WHAT TO WORK ON | Please could you give again the lines from the one holding "TASK-100, due: Dec 28 -> Dec 26" through the final line of the data below, exactly, with no other lines?

>>>

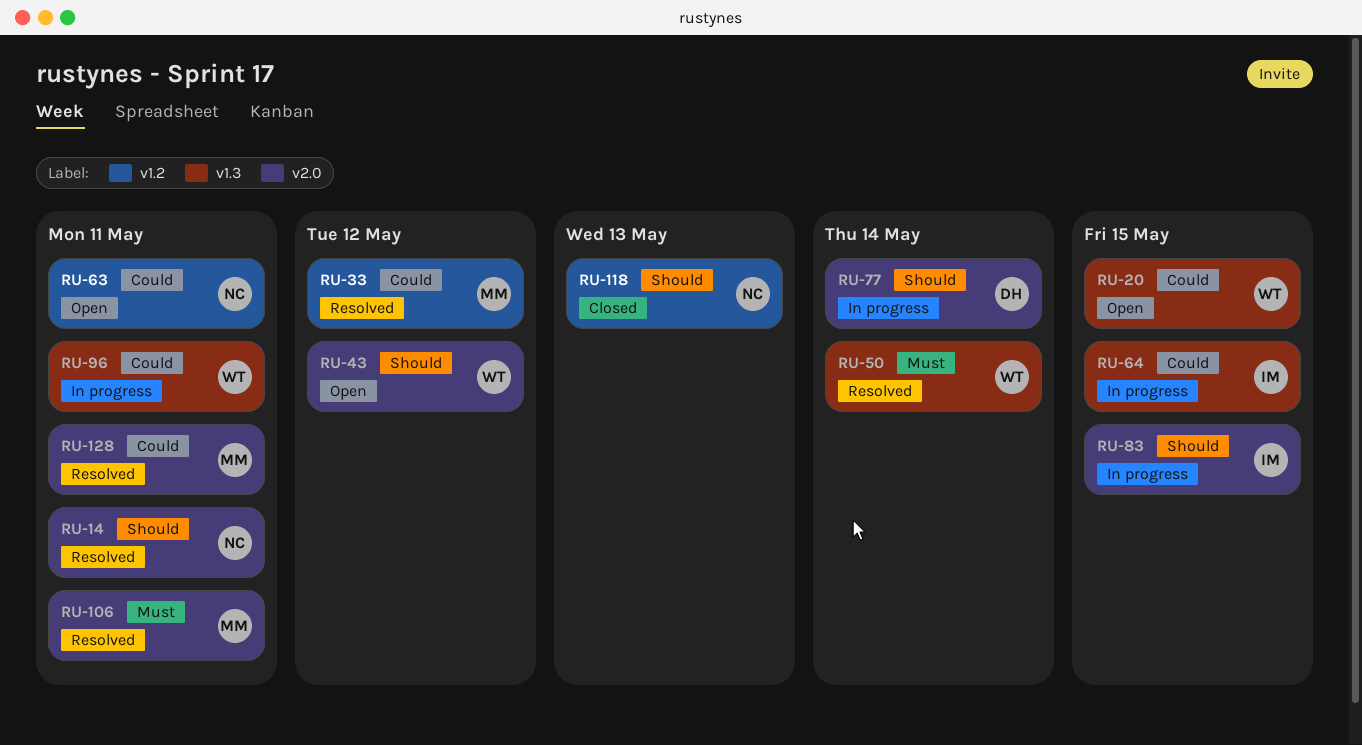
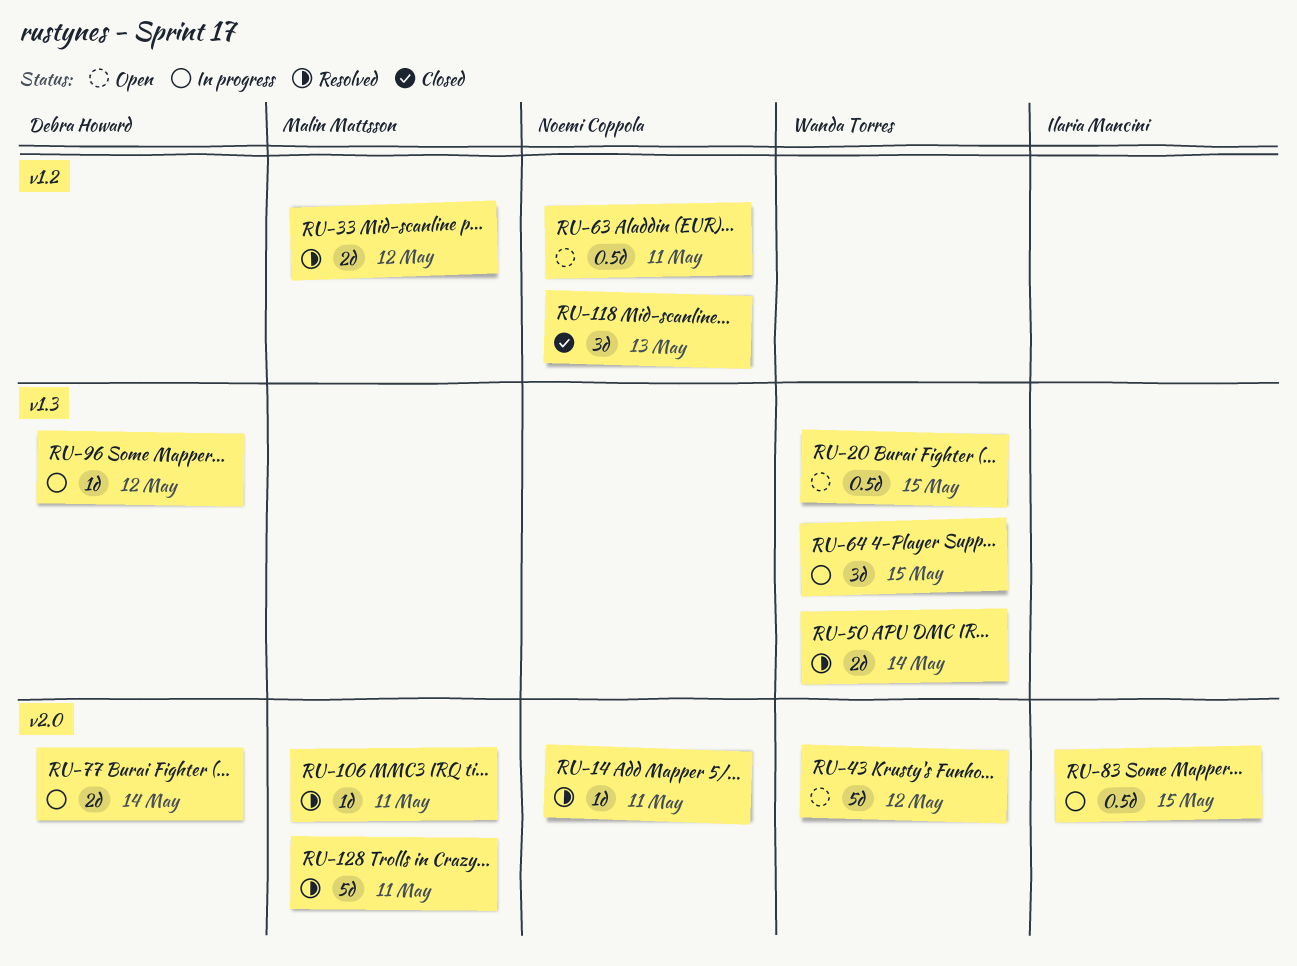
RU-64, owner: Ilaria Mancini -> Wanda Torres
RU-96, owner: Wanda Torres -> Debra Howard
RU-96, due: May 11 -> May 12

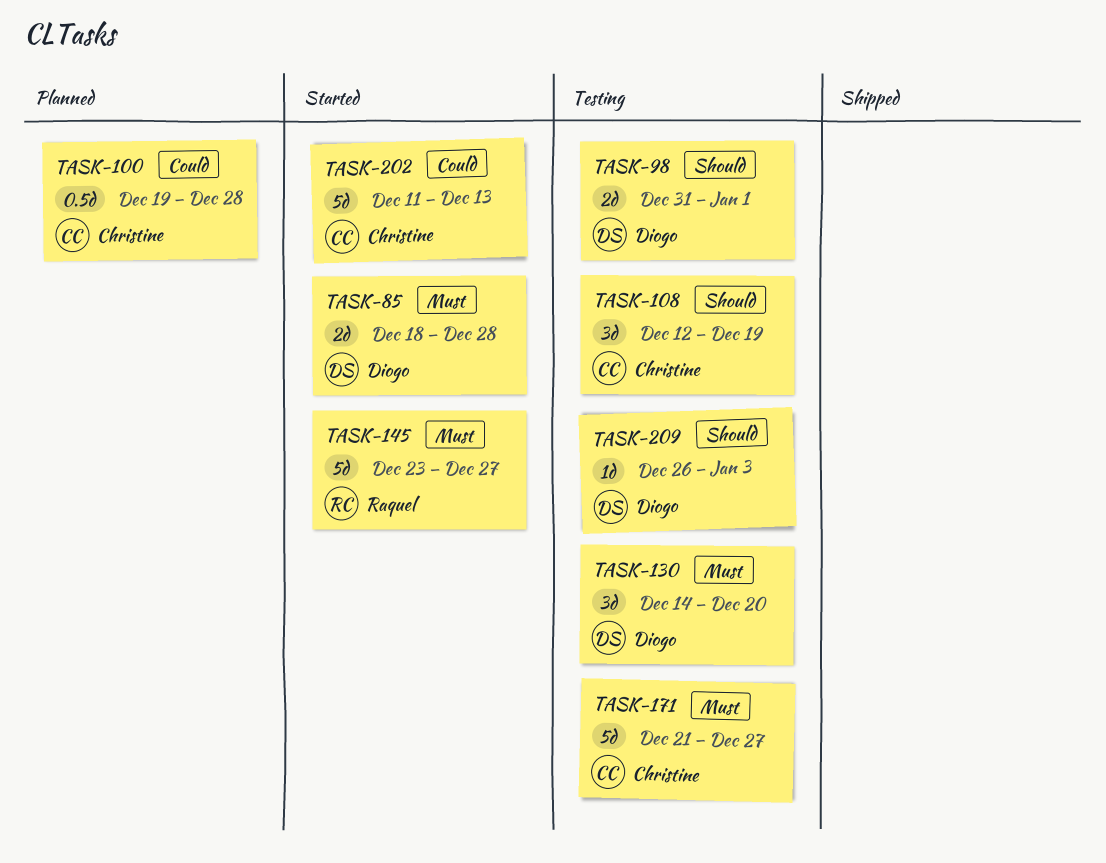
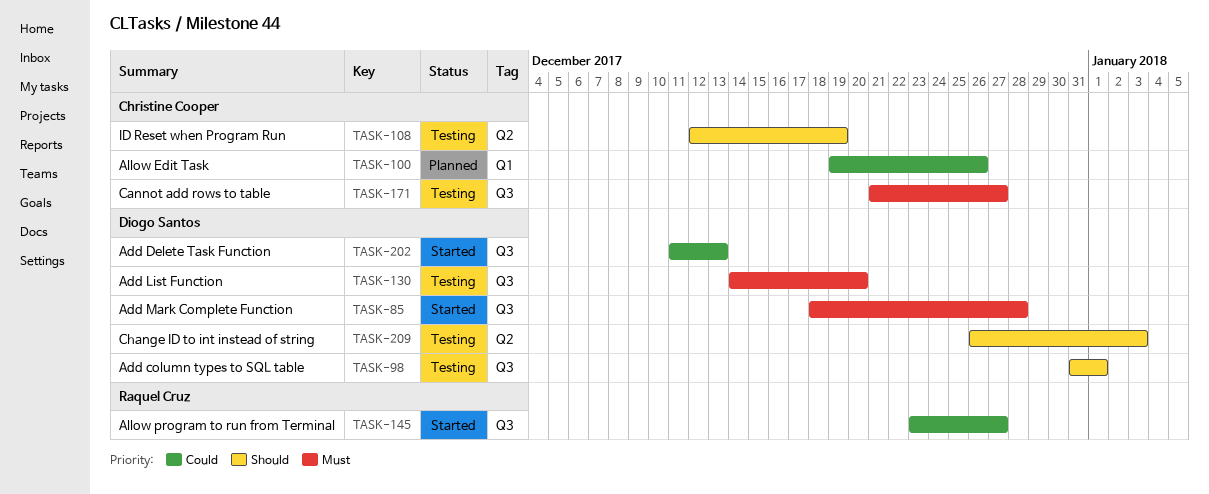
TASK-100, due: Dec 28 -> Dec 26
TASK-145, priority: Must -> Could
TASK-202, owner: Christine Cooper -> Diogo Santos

<<<

OUTPUT BELOW |
TASK-100, due: Dec 28 -> Dec 26
TASK-145, priority: Must -> Could
TASK-202, owner: Christine Cooper -> Diogo Santos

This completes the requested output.